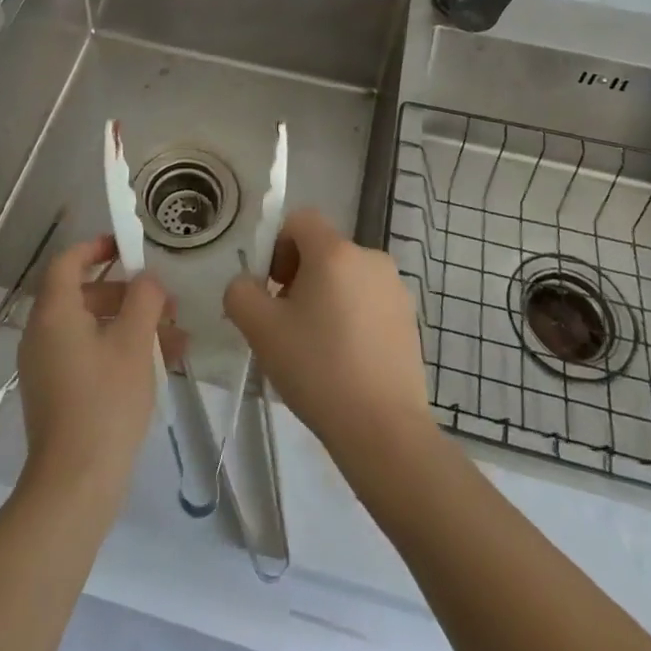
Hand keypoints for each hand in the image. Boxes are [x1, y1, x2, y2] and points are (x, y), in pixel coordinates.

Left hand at [16, 235, 173, 505]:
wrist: (74, 486)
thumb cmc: (105, 402)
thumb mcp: (134, 342)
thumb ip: (144, 299)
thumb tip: (147, 278)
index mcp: (54, 313)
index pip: (68, 261)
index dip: (96, 246)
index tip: (128, 247)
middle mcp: (42, 334)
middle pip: (84, 294)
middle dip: (128, 293)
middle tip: (165, 301)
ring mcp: (47, 367)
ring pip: (92, 328)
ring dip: (132, 325)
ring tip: (176, 338)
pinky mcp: (56, 394)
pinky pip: (88, 355)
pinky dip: (119, 351)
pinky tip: (159, 366)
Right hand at [224, 209, 433, 458]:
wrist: (384, 430)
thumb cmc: (318, 369)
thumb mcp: (260, 329)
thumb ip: (240, 293)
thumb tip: (248, 285)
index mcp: (335, 251)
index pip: (299, 220)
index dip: (278, 247)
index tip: (273, 289)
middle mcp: (370, 257)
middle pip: (323, 250)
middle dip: (300, 277)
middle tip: (288, 324)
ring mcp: (395, 288)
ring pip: (347, 278)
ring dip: (326, 299)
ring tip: (317, 348)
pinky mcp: (410, 319)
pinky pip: (369, 302)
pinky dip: (352, 318)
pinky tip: (345, 361)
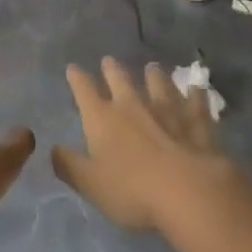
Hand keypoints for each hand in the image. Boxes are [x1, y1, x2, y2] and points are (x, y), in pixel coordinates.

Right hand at [52, 58, 237, 231]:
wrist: (186, 191)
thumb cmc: (131, 190)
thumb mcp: (90, 184)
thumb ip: (69, 166)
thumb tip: (53, 149)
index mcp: (102, 118)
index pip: (85, 91)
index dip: (77, 79)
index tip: (73, 68)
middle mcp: (132, 107)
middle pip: (120, 81)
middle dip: (112, 70)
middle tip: (109, 60)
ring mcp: (167, 111)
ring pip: (159, 86)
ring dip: (154, 76)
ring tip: (152, 67)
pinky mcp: (196, 124)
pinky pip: (195, 105)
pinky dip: (196, 95)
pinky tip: (197, 88)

INSTRUCTIONS FOR THE TASK: Return a verbatim transcription of the data, omitting all images.

TASK RESULT:
Hand keypoints for each hand in the image. Boxes are [x1, y1, x2, y2] and points are (x, y), in pixel coordinates.

Left hand at [16, 235, 173, 505]:
wrist: (74, 486)
thumb cmc: (105, 402)
thumb mcp: (134, 342)
thumb ip: (144, 299)
thumb tip: (147, 278)
index mcp: (54, 313)
index pip: (68, 261)
index dip: (96, 246)
index tip: (128, 247)
middle mcp: (42, 334)
middle pip: (84, 294)
middle dip: (128, 293)
middle tip: (165, 301)
ring mcp: (47, 367)
ring pip: (92, 328)
ring dip: (132, 325)
ring tip: (176, 338)
pinky mcp: (56, 394)
pinky pip: (88, 355)
pinky dip: (119, 351)
pinky tip: (159, 366)
Right hand at [224, 209, 433, 458]:
wrist: (384, 430)
thumb cmc: (318, 369)
thumb mcp: (260, 329)
thumb ip: (240, 293)
thumb tip: (248, 285)
index mcp: (335, 251)
index pip: (299, 220)
index dip: (278, 247)
index tip: (273, 289)
middle mcp: (370, 257)
middle pip: (323, 250)
middle dip: (300, 277)
middle tip: (288, 324)
ring mcp: (395, 288)
ring pip: (347, 278)
ring dip: (326, 299)
ring tip: (317, 348)
pinky mcp: (410, 319)
pinky pip: (369, 302)
pinky dip: (352, 318)
pinky tip: (345, 361)
Hand keypoints for each hand in the image. Boxes are [x1, y1, x2, y2] and points are (x, y), in pixel coordinates.

Right hand at [52, 58, 237, 231]:
wrist: (186, 191)
thumb cmc: (131, 190)
thumb mcp: (90, 184)
thumb ip: (69, 166)
thumb tip: (53, 149)
index mcp: (102, 118)
index pip: (85, 91)
index dip: (77, 79)
index tip: (73, 68)
middle mcp: (132, 107)
middle pip: (120, 81)
middle dip: (112, 70)
middle tip: (109, 60)
ring mcp: (167, 111)
ring pip: (159, 86)
ring dip: (154, 76)
ring tip: (152, 67)
pinky mcp: (196, 124)
pinky pip: (195, 105)
pinky dip: (196, 95)
pinky tip: (197, 88)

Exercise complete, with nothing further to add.